I think there was a good link somewhere for pike cichilds....I'll try to hunt it down.


----------



## lemmywinks (Jan 25, 2004)

acestro said:


> I think there was a good link somewhere for pike cichilds....I'll try to hunt it down.


 do you mean this one? http://www.geocities.com/NapaValley/5491/articles.html

thats the best pike site i've seen yet









and no, that isnt an orange pike


----------



## Kory (Jun 5, 2003)

I think you might be right peacock.

http://www.geocities.com/NapaValley/5491/lugubrispage.html

I can't tell if that one has the red on the dorsal fin like mine does though.

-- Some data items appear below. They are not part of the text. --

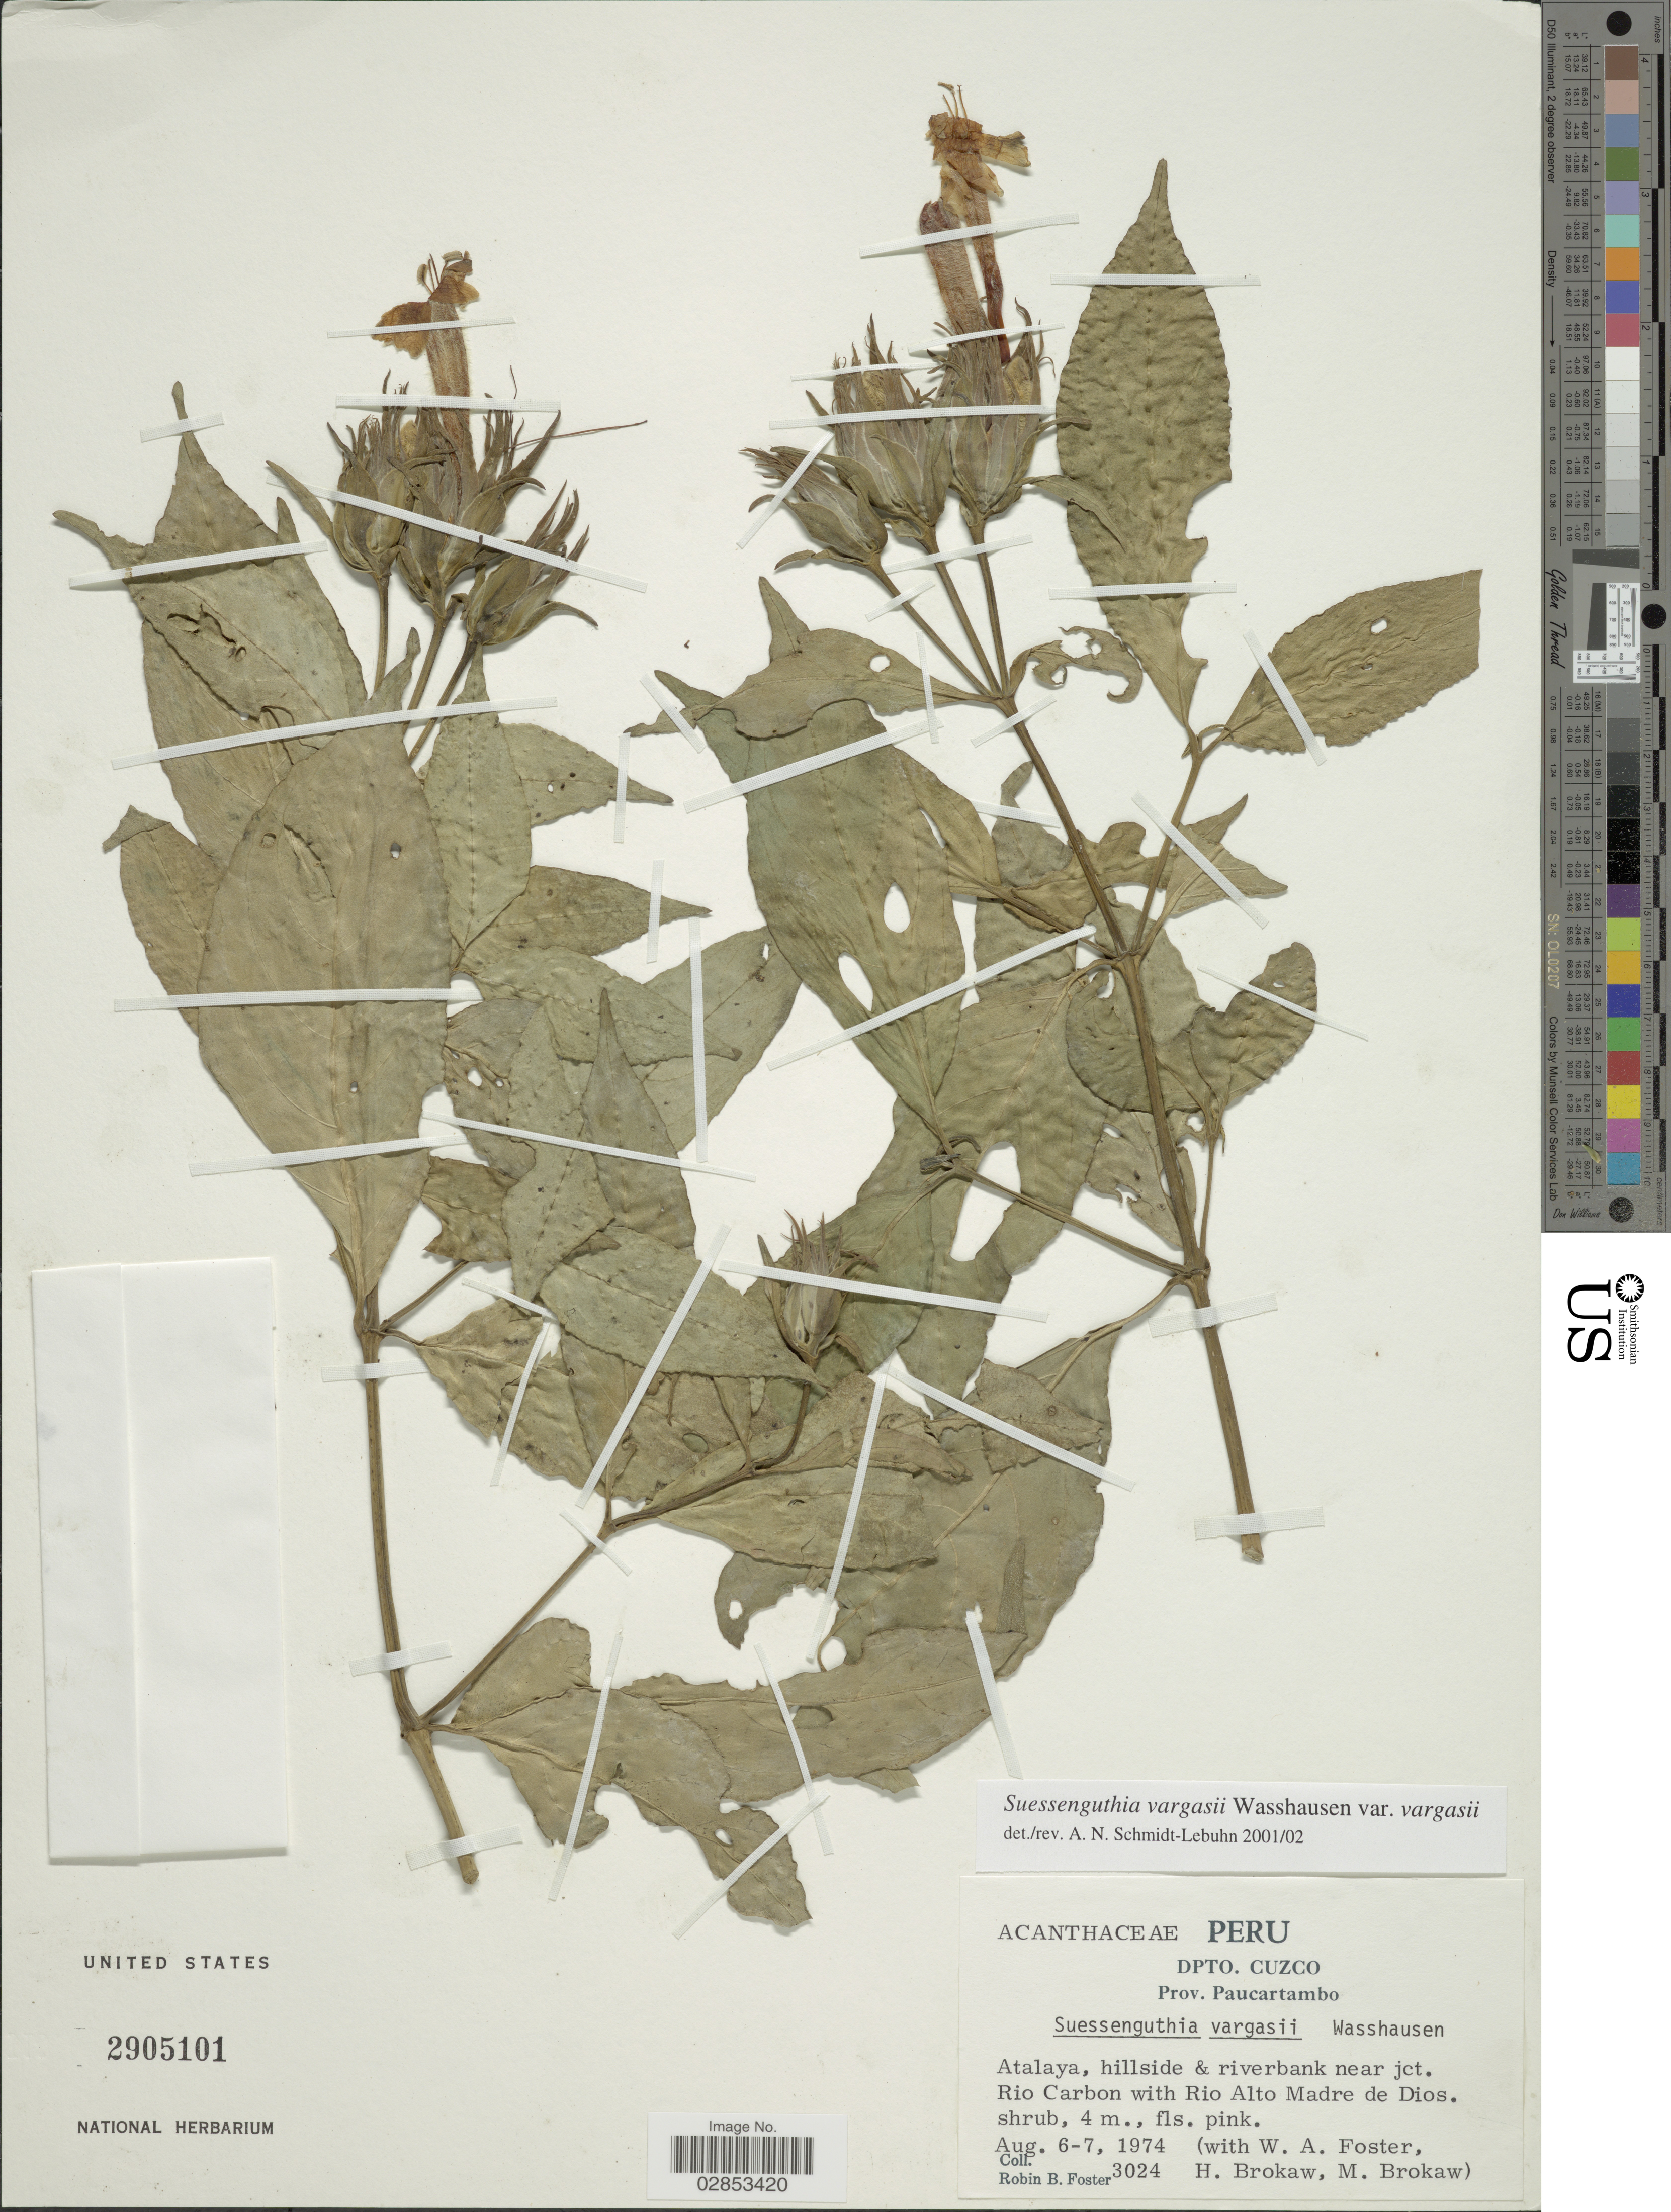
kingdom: Plantae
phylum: Tracheophyta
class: Magnoliopsida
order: Lamiales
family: Acanthaceae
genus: Suessenguthia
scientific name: Suessenguthia vargasii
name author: Wassh.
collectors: R. B. Foster, W. Foster, H. Brokaw & M. Brokaw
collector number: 3024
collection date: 1974-08-06/1974-08-07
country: Peru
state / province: Cusco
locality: Dpto. Cuzco. Prov. Paucartambo. Atalaya, hillside & riverbank near jct. Rio Carbon with Rio Alto Madre de Dios.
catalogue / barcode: US 2905101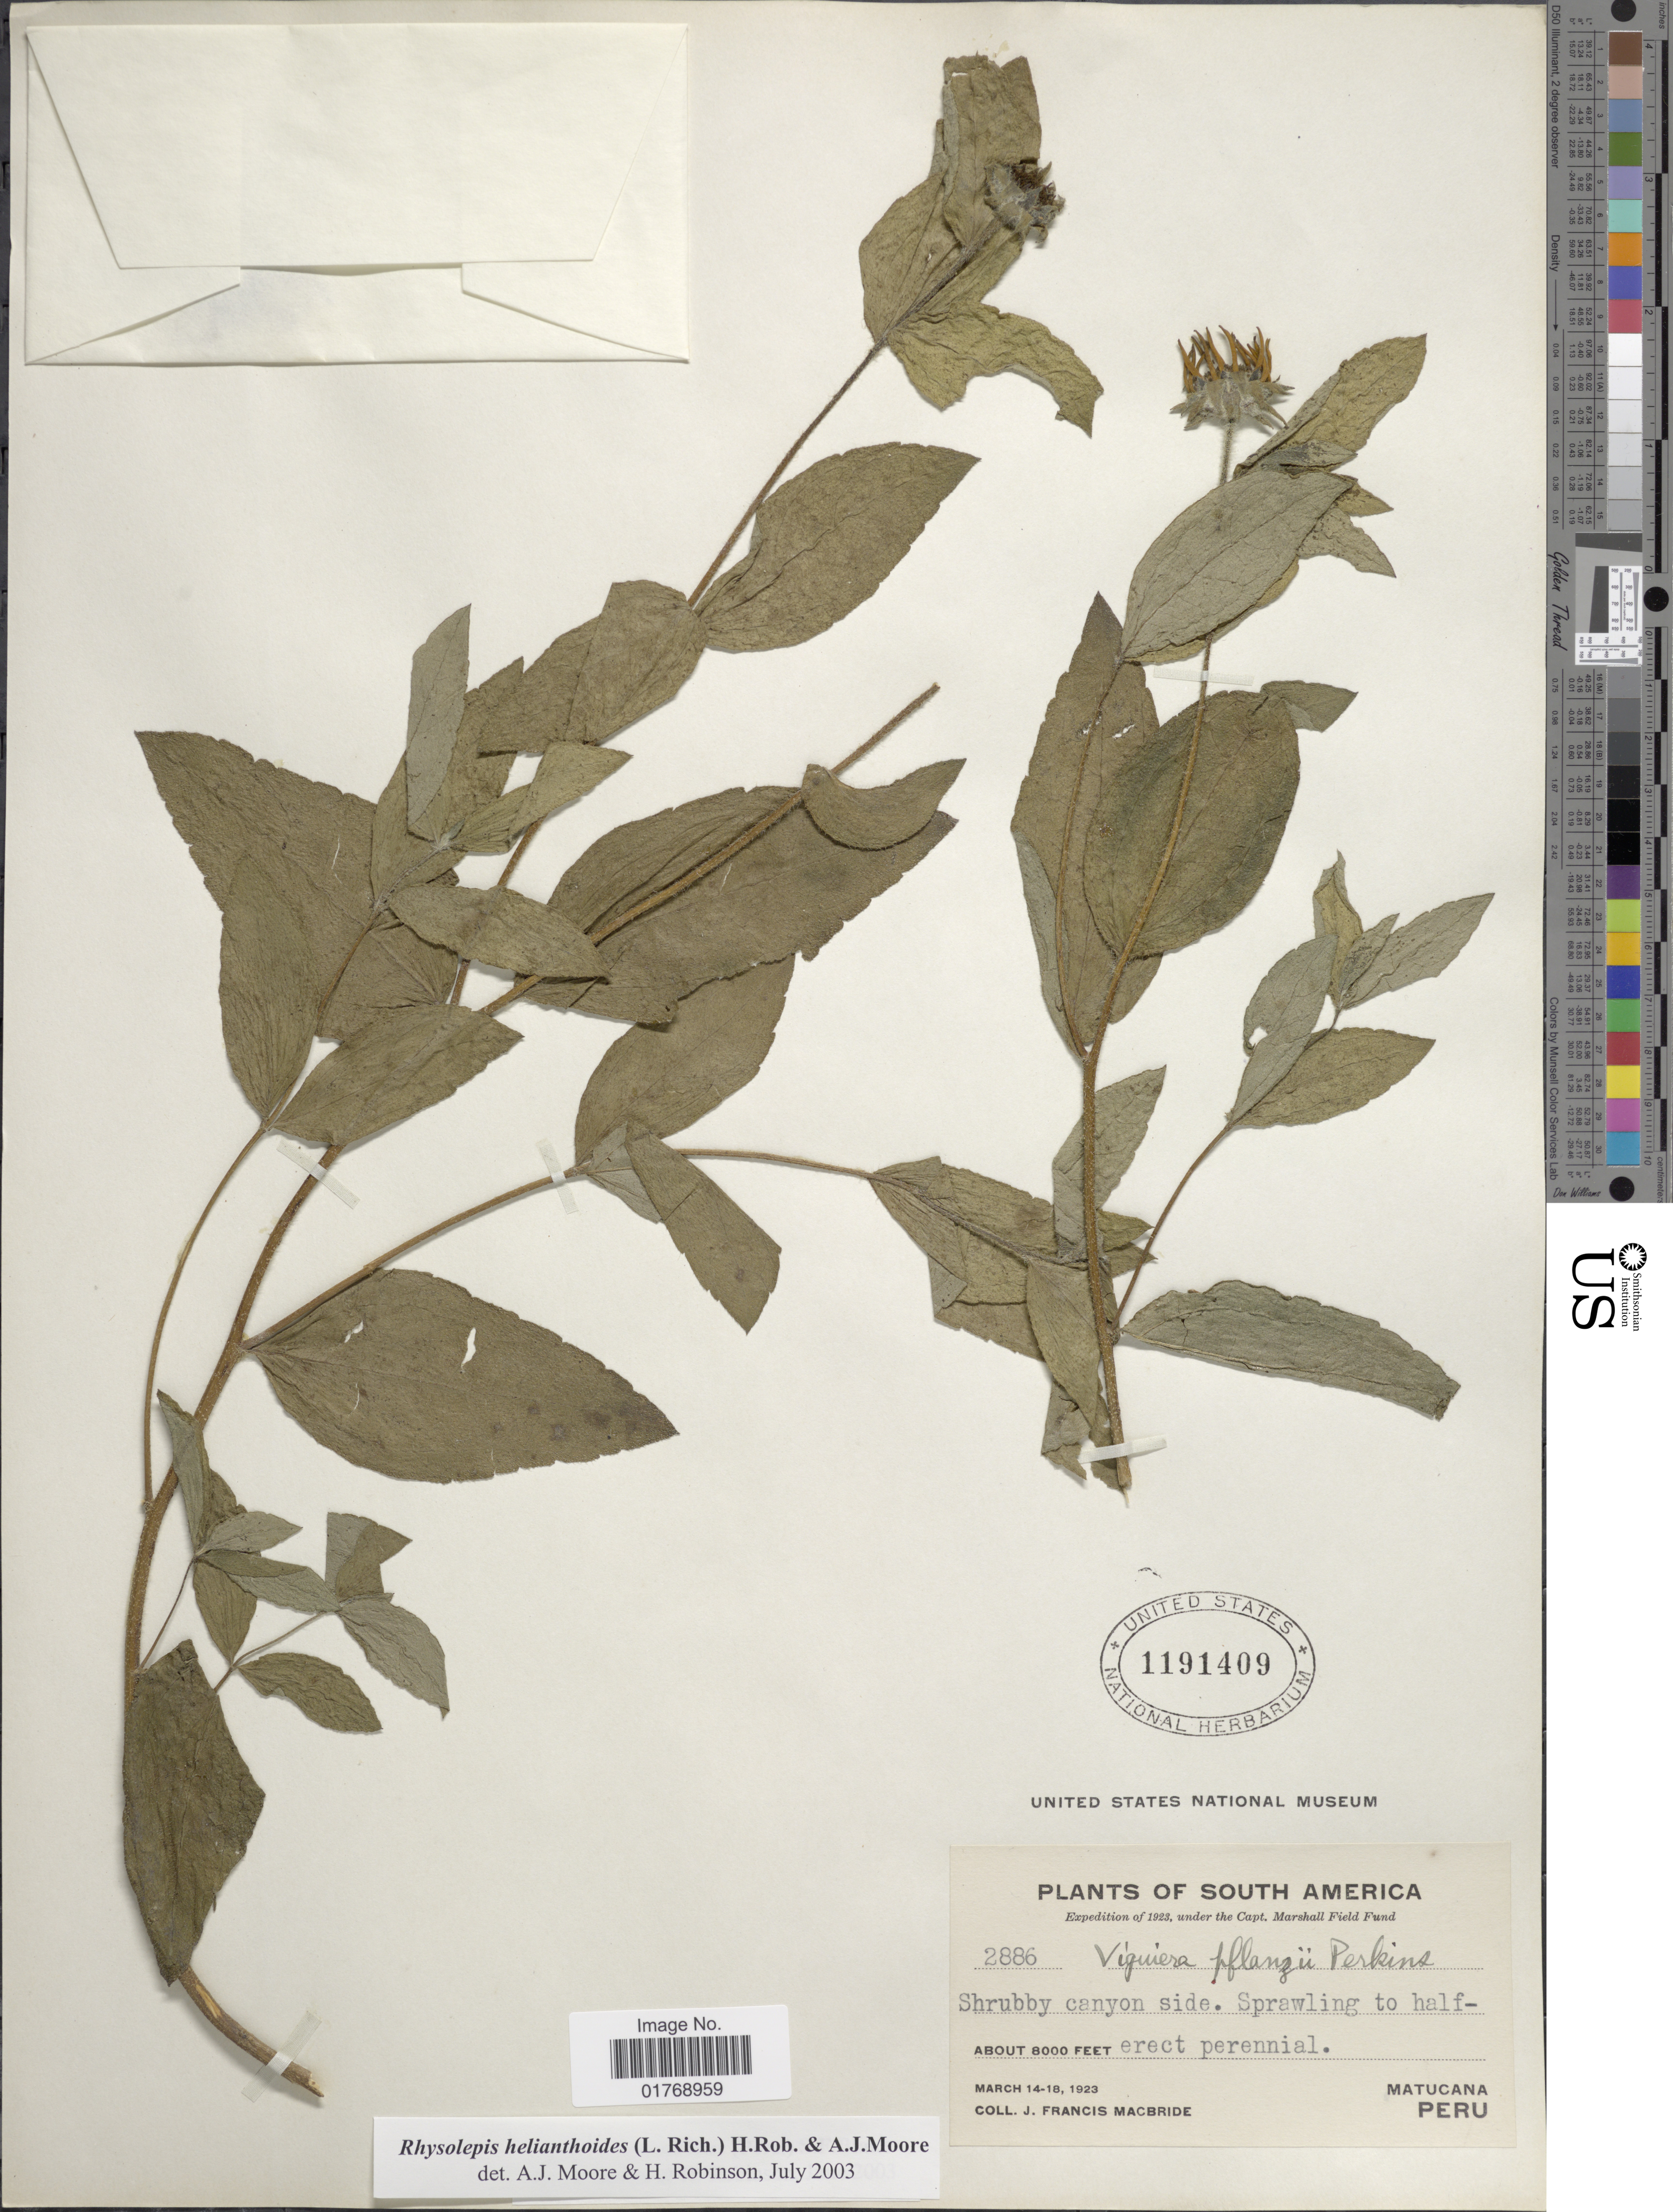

I sure hope mine doesnt get 20 in


----------



## Kory (Jun 5, 2003)

Sampson said:


> TommyBlaze said:
> 
> 
> > Nice fish ! I think its a orange pike
> ...


 Mine is eating pretty well. I already got him eating cichlid sticks and shrimp pellets. Plus I've got about 400 african cichlid fry he can have.


----------



## lemmywinks (Jan 25, 2004)

Kory said:


> I think you might be right peacock.
> 
> http://www.geocities.com/NapaValley/5491/lugubrispage.html
> 
> ...


 ya that does look alot like it. and that one on the site doesnt look like it has any red on its dorsal fin (but as you have seen they do change colors alot troughout adulthood just like many pikes do) and that one also looks a bit bigger than yours so it might have already outgrwn the red on its dorsal fin


----------



## acestro (Jul 7, 2003)

That's the page!!! Cool fish either way, you know there's maniacs on this board that would dig a 20" pike cichlid if you had to sell it.


----------



## Kory (Jun 5, 2003)

True but he's got a long way to go since he's only an inch and half right now.


----------



## Sampson (Mar 16, 2004)

TommyBlaze said:


> > Nope. Not an orange pike.
> >
> > Orange pikes are actually... you guessed it! ... ORANGE!
> 
> ...


 Yeah, unfortunately what looks orange "on your screen" is not the fish that was posted in the first two pictures of the post.

Try to follow along, ok?


----------



## pamonster (Jun 26, 2003)

nice looking fish


----------



## Serygo (May 17, 2004)

Very nice!


----------



## TommyBlaze (Jan 16, 2004)

> Try to follow along, ok?


Whta are you talking about iam lost


----------